## CHECK YOUR UNDERSTANDING
A: Answer these questions about the note on positive semidefiniteness, one answer per line and marked to match:
(i) According to the note, what condition on a matrix $A$ with real entries is missing from the definition?
(ii) For which bilinear forms do questions of positive/negative semidefiniteness make sense?
(iii) Which two things can matrices $A$ be used to represent?
B: Carry on the note on positive semidefiniteness from its last sentence.

## DOCUMENT EXCERPT
1. I think your definition of positive semidefiniteness is missing the condition that the matrix $A$ needs to be symmetric (assuming $A$ has real entries -- the more general condition, when $A$ possibly has complex entries, is that $A$ be Herimitian). Although some authors disagree.

The analogy is with bilinear forms, for which questions of positive/negative semidefiniteness only make sense in the context of symmetric bilinear forms (I think -- since there is a one-to-one correspondence between symmetric bilinear forms and quadratic forms, see here).

Matrices $A$ can be used to represent both linear transformations and bilinear forms even though all three are different objects -- this is because they are all vector spaces of the same dimension, see here or here.

[Stored data entries]
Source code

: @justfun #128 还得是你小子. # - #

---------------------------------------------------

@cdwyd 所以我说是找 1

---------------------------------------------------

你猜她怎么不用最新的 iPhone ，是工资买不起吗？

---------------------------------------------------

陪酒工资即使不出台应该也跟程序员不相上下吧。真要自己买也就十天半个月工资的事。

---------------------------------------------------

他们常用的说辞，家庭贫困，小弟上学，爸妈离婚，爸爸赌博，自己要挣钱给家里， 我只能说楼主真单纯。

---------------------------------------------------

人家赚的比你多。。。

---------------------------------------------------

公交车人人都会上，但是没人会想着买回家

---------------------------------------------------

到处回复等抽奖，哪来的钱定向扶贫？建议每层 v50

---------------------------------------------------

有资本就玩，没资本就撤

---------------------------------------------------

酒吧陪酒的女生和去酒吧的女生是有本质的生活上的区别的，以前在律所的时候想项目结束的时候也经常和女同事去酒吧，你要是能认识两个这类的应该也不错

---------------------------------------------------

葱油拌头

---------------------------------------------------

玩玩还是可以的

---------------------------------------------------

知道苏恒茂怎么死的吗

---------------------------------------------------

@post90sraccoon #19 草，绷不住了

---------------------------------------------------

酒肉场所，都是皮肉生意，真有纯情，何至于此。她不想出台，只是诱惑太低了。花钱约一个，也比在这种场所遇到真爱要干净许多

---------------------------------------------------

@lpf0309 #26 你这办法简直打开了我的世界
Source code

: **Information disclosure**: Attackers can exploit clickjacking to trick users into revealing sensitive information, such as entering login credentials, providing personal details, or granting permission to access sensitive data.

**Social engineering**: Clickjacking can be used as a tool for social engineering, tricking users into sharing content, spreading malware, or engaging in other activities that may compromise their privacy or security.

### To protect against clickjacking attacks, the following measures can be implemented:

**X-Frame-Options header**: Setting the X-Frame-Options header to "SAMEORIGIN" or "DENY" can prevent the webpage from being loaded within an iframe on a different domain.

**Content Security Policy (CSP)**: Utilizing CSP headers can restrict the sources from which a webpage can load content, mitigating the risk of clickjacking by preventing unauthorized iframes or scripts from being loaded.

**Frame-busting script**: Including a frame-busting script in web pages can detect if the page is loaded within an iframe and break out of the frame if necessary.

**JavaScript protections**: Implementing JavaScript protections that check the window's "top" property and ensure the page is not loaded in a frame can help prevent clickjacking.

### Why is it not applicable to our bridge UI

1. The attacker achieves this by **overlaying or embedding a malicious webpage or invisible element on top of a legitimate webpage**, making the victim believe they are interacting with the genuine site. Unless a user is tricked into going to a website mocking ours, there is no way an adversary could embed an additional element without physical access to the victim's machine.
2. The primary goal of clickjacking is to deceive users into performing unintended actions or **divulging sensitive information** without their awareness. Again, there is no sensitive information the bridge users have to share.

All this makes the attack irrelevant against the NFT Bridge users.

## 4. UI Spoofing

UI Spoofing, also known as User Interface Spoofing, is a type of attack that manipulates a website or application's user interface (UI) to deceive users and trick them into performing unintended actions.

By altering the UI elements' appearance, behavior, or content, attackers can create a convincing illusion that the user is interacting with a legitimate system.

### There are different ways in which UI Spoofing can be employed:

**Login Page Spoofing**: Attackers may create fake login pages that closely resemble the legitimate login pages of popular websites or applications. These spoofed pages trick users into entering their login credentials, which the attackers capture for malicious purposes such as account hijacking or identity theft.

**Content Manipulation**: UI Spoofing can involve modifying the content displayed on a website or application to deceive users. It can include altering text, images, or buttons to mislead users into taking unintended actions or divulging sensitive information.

## ANSWERS PROVIDED
A:
(i) $A$ needs to be symmetric.
(ii) Symmetric bilinear forms.
(iii) Linear transformations and bilinear forms.

B:
2. I bring up the likely implied requirement that the matrix $A$ be symmetric for the following reason:

I imagine the condition on $A$ being symmetric and positive semi-definite has something to do with the fact that any covariance matrix $A$ is symmetric and positive semidefinite, and any symmetric positive semidefinite matrix could represent the covariance matrix of some multivariate distribution. See, for example also (1)(2)(3)(4)(5)(6)(7) (from the first page of my Google search.)

Technically, the above only addresses one direction of my claim -- that any covariance matrix is positive-semidefinite. It does not address the other direction of my claim -- that any positive-semidefinite matrix is the covariance matrix for some random vector (it shouldn't necessarily be clear which, and in general there is no reason to believe the distribution will be unique.) For that, see here and Exercises 2-4 outlining a proof here.

Basically, the covariance matrices are symmetric because covariance is a symmetric relationship.

And they are positive semi-definite because the variance of a random variable is always non-negative and since symmetric matrices are always diagonalizable.

The converse holds because you can always "rig" a simple enough distribution (e.g. multivariate Gaussian) to give you a covariance matrix with the entries you want, as long as those entries constitute a symmetric, positive-semidefinite matrix.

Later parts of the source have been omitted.